One of the best things about making a living as an artist is the random moments when something you've created resonates with another human, and there is this unexpected soul-to-soul connection with a complete stranger...
That happened to me again this past week, while I was hanging paintings at our wall display in the Sofitel Resort. A woman from New Zealand came over with her face wreathed in smiles. She had just bought one of our "Pacific Patchwork" silk art pieces which included this monarch butterfly. She told me she'd been following my art for years. When she saw this butterfly, she knew she had to finally buy a piece for her own home.

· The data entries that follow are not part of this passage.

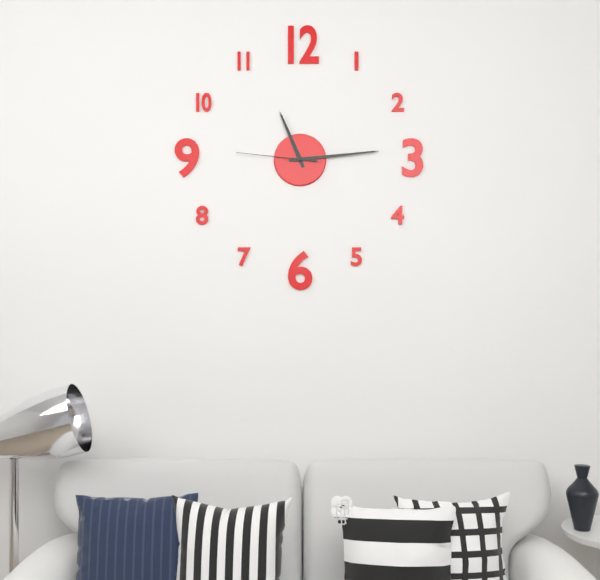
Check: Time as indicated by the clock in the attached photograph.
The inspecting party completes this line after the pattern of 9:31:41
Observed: 11:14:46
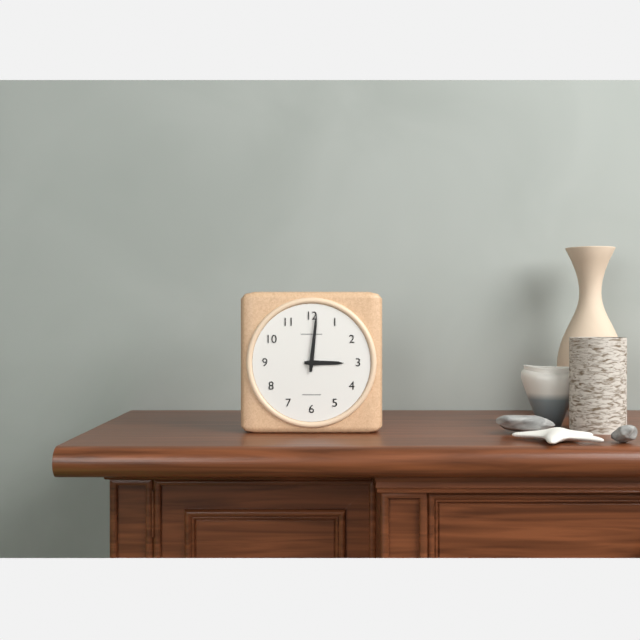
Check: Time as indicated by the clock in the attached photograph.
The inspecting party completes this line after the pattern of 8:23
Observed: 3:01
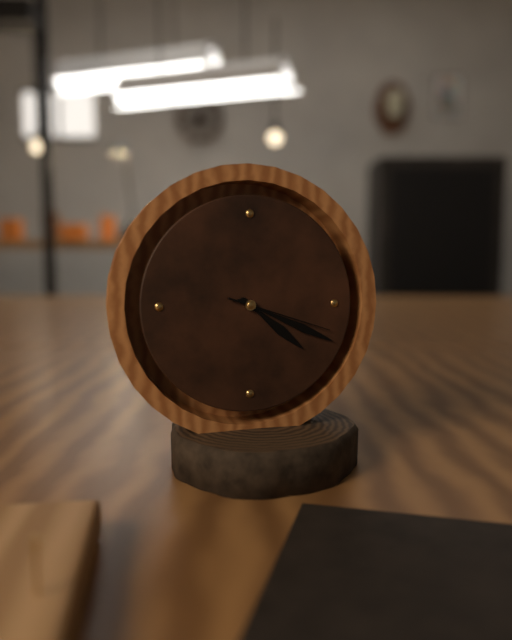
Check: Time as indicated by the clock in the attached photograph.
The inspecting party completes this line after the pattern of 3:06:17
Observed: 4:19:18
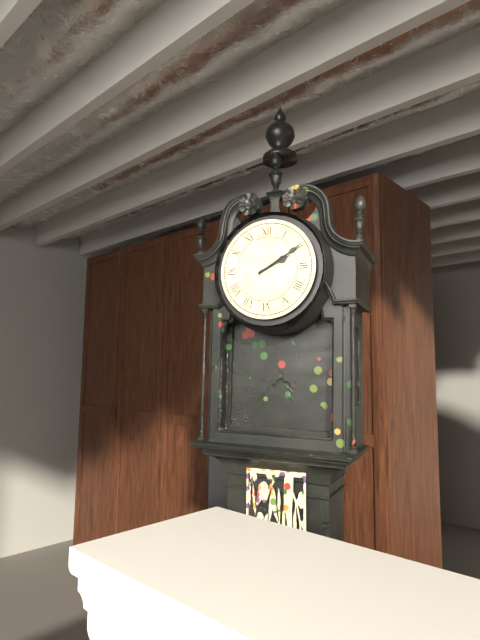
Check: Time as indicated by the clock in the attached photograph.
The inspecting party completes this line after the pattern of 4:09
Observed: 2:10
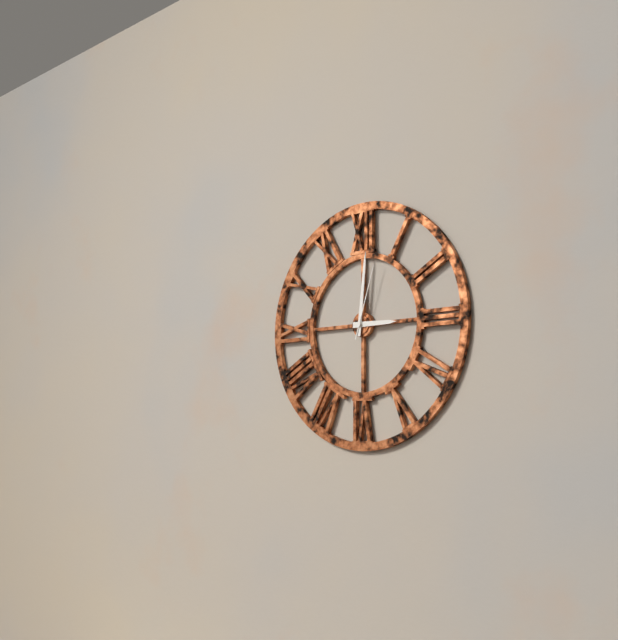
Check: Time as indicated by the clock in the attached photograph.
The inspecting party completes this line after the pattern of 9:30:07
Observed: 3:01:03
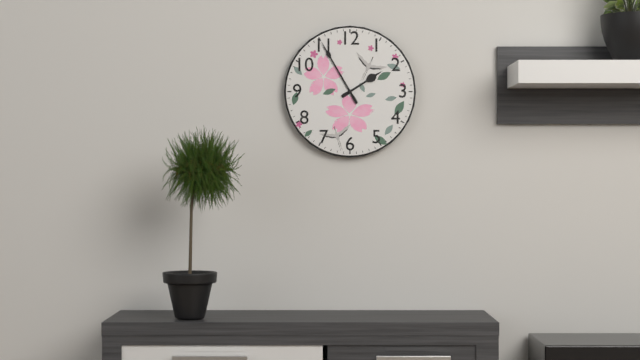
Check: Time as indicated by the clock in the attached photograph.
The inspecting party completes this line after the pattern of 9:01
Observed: 1:55
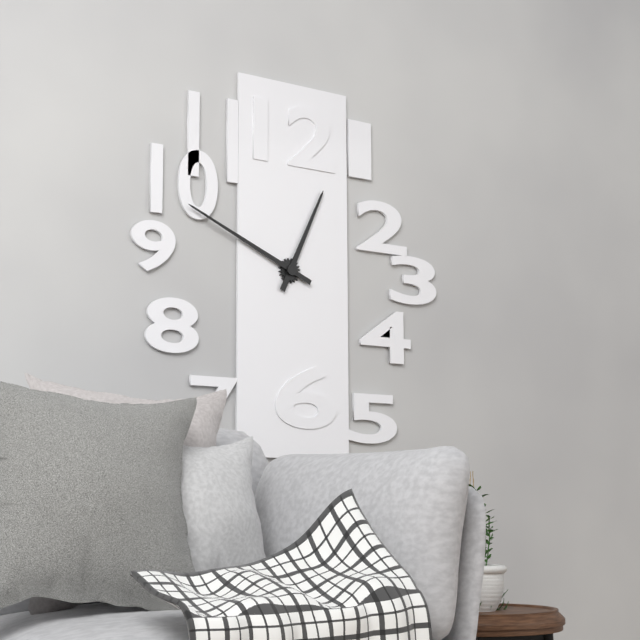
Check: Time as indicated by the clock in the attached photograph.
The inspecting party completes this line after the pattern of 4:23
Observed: 12:49
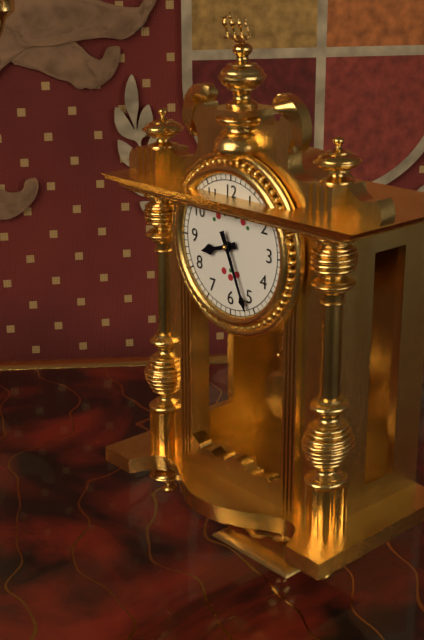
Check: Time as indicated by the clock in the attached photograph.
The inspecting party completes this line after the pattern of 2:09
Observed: 8:26
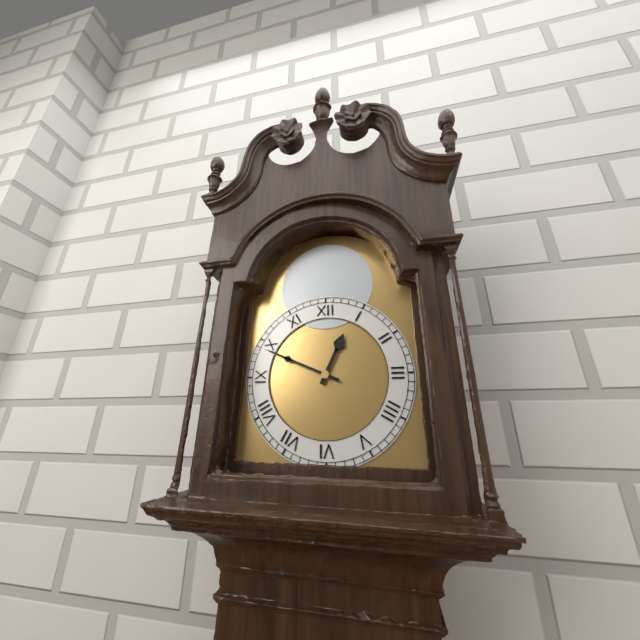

"Why the monarch?", I asked, explaining about my happy childhood memories in rural Pennsylvania, collecting tiny monarch caterpillars and watching the wondrous metamorphosis from squirming caterpillar to tightly-packed chrysalis, to delicate, air-bourne butterfly. Then later on as a teenager far from home, coming across a tree on a lonely hillside, covered from top to bottom with thousands of monarchs, taking a moment to rest during their annual migration across a huge swathe of North America. Their delicate wings were opening and closing rhythmically, creating the illusion of a breathing tree, turning from vibrant orange to brown to vibrant orange again in all it's borrowed glory.... When, many years later, a monarch butterfly fluttered past me as I was exploring the mountain slopes of my adopted Pacific Island home with my children, I was astounded! They're in Fiji too! How did they get here, across the vast, windswept waters of the Pacific? A question I'm still keen to find the answer to...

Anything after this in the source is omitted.